• _PROBLEM_:
Render the lines from the start of the entries below through the line containing "scientific name: Cyperus compressus" as a JSON list of strings, one string per line, with blank lines omitted.

• _ROWS_:
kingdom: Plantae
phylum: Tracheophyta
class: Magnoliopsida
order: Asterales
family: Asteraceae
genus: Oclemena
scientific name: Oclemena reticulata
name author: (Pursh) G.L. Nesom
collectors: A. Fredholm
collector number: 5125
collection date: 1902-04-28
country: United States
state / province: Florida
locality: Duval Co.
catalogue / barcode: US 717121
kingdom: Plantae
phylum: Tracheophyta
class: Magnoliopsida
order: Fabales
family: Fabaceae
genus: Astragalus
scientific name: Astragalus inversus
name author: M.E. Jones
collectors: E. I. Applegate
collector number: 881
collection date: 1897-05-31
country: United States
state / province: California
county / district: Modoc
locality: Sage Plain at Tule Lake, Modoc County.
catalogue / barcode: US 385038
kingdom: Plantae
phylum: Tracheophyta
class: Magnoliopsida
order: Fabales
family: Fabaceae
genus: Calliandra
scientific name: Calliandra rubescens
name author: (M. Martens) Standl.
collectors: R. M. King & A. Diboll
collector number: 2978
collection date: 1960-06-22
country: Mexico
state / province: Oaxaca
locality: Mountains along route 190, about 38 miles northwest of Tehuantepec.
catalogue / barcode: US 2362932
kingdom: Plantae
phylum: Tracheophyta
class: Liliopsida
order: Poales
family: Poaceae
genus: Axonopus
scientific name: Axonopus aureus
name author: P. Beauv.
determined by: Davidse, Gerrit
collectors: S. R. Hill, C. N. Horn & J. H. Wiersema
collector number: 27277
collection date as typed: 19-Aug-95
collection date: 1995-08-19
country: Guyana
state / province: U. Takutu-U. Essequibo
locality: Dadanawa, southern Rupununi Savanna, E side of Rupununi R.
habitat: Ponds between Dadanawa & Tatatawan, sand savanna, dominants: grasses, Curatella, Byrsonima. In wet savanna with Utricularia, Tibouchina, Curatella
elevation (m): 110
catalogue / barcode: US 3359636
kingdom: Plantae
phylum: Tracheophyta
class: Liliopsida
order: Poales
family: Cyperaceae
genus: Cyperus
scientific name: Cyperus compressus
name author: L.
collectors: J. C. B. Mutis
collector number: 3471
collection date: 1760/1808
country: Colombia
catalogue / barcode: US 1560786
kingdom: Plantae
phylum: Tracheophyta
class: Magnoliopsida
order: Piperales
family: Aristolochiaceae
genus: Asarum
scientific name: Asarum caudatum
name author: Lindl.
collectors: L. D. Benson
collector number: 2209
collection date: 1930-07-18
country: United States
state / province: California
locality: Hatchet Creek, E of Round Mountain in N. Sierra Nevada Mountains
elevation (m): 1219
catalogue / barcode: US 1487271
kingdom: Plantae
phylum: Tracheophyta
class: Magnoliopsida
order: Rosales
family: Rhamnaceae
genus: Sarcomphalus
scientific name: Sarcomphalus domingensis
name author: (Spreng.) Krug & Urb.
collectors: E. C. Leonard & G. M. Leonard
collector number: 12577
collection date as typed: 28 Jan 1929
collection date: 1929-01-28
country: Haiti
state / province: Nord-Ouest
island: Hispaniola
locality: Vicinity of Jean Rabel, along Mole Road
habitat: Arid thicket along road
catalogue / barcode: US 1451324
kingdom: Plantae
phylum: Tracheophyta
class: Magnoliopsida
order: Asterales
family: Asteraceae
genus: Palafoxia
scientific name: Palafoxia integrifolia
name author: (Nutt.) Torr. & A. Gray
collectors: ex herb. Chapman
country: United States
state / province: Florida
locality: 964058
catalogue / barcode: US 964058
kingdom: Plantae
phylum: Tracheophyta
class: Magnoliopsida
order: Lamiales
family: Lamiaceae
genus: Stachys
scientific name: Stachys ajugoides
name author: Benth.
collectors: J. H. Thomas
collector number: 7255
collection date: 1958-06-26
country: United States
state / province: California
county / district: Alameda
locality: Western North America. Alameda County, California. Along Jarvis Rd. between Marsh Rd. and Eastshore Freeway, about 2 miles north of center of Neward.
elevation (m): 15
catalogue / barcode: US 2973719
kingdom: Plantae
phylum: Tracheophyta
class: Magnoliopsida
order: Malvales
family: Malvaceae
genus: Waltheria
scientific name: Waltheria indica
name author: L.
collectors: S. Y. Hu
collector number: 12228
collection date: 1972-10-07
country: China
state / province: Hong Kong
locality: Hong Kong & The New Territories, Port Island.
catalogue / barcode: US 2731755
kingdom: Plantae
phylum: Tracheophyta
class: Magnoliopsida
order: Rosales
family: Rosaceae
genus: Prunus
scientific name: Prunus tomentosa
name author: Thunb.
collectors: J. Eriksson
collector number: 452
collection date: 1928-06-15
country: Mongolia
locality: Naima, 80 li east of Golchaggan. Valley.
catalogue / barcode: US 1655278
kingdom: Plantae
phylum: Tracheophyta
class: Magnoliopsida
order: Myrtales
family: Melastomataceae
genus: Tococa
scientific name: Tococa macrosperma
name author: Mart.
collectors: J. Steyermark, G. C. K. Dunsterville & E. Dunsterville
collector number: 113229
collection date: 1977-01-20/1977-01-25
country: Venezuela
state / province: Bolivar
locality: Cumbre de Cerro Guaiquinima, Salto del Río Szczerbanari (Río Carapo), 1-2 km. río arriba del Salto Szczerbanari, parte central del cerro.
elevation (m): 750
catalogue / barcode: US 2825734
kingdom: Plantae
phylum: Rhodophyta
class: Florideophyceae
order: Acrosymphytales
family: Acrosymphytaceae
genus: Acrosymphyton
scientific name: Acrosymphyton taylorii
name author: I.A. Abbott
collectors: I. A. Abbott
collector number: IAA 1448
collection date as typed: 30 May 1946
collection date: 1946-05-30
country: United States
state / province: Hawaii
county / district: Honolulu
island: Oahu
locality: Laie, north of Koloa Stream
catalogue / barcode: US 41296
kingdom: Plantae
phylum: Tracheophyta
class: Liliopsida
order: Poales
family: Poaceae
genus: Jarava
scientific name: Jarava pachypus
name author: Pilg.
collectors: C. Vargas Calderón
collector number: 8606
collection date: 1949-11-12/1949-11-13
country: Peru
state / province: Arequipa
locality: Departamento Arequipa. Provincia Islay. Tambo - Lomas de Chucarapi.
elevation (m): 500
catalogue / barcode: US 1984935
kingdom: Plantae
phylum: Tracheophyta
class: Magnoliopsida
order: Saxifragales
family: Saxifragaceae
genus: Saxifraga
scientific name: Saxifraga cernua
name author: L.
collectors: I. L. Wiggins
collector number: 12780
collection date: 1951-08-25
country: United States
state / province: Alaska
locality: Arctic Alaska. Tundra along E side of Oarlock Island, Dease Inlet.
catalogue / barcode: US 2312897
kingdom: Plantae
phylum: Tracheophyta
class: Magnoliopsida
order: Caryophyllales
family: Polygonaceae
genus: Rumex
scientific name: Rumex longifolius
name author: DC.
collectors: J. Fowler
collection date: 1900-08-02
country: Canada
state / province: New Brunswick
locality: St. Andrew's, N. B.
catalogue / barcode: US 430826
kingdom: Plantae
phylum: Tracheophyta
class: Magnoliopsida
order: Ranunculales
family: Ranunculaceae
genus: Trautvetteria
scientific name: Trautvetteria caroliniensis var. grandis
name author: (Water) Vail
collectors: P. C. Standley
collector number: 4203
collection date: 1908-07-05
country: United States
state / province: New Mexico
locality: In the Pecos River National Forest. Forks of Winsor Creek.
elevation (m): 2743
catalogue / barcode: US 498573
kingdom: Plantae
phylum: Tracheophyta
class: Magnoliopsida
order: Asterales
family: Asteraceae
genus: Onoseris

• _SOLUTION TO THIS EXERCISE_:
[
  "kingdom: Plantae",
  "phylum: Tracheophyta",
  "class: Magnoliopsida",
  "order: Asterales",
  "family: Asteraceae",
  "genus: Oclemena",
  "scientific name: Oclemena reticulata",
  "name author: (Pursh) G.L. Nesom",
  "collectors: A. Fredholm",
  "collector number: 5125",
  "collection date: 1902-04-28",
  "country: United States",
  "state / province: Florida",
  "locality: Duval Co.",
  "catalogue / barcode: US 717121",
  "kingdom: Plantae",
  "phylum: Tracheophyta",
  "class: Magnoliopsida",
  "order: Fabales",
  "family: Fabaceae",
  "genus: Astragalus",
  "scientific name: Astragalus inversus",
  "name author: M.E. Jones",
  "collectors: E. I. Applegate",
  "collector number: 881",
  "collection date: 1897-05-31",
  "country: United States",
  "state / province: California",
  "county / district: Modoc",
  "locality: Sage Plain at Tule Lake, Modoc County.",
  "catalogue / barcode: US 385038",
  "kingdom: Plantae",
  "phylum: Tracheophyta",
  "class: Magnoliopsida",
  "order: Fabales",
  "family: Fabaceae",
  "genus: Calliandra",
  "scientific name: Calliandra rubescens",
  "name author: (M. Martens) Standl.",
  "collectors: R. M. King & A. Diboll",
  "collector number: 2978",
  "collection date: 1960-06-22",
  "country: Mexico",
  "state / province: Oaxaca",
  "locality: Mountains along route 190, about 38 miles northwest of Tehuantepec.",
  "catalogue / barcode: US 2362932",
  "kingdom: Plantae",
  "phylum: Tracheophyta",
  "class: Liliopsida",
  "order: Poales",
  "family: Poaceae",
  "genus: Axonopus",
  "scientific name: Axonopus aureus",
  "name author: P. Beauv.",
  "determined by: Davidse, Gerrit",
  "collectors: S. R. Hill, C. N. Horn & J. H. Wiersema",
  "collector number: 27277",
  "collection date as typed: 19-Aug-95",
  "collection date: 1995-08-19",
  "country: Guyana",
  "state / province: U. Takutu-U. Essequibo",
  "locality: Dadanawa, southern Rupununi Savanna, E side of Rupununi R.",
  "habitat: Ponds between Dadanawa & Tatatawan, sand savanna, dominants: grasses, Curatella, Byrsonima. In wet savanna with Utricularia, Tibouchina, Curatella",
  "elevation (m): 110",
  "catalogue / barcode: US 3359636",
  "kingdom: Plantae",
  "phylum: Tracheophyta",
  "class: Liliopsida",
  "order: Poales",
  "family: Cyperaceae",
  "genus: Cyperus",
  "scientific name: Cyperus compressus"
]